### Extracted information
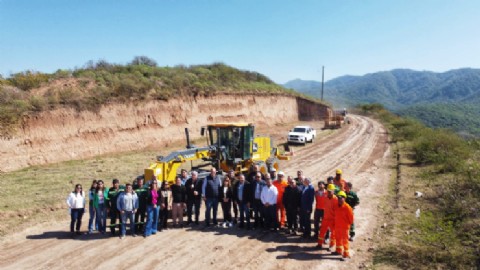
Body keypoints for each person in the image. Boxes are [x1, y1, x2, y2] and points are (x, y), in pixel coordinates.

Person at [333, 191, 354, 259]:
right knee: (338, 239)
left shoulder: (347, 207)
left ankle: (346, 254)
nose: (339, 199)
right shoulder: (336, 206)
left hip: (344, 227)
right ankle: (338, 250)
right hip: (337, 226)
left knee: (345, 240)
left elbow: (351, 219)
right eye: (338, 198)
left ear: (344, 198)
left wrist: (348, 225)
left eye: (341, 198)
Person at [317, 184, 339, 250]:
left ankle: (332, 245)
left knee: (333, 234)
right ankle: (319, 244)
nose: (328, 192)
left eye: (330, 191)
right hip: (325, 218)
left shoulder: (336, 199)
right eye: (328, 191)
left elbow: (337, 210)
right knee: (322, 231)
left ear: (333, 191)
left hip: (332, 219)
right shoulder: (326, 197)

### Task brief
Read through the material above, and whenever a line contains "ankle", copy it.

### Result
left ankle: (346, 254)
right ankle: (338, 250)
left ankle: (332, 245)
right ankle: (319, 244)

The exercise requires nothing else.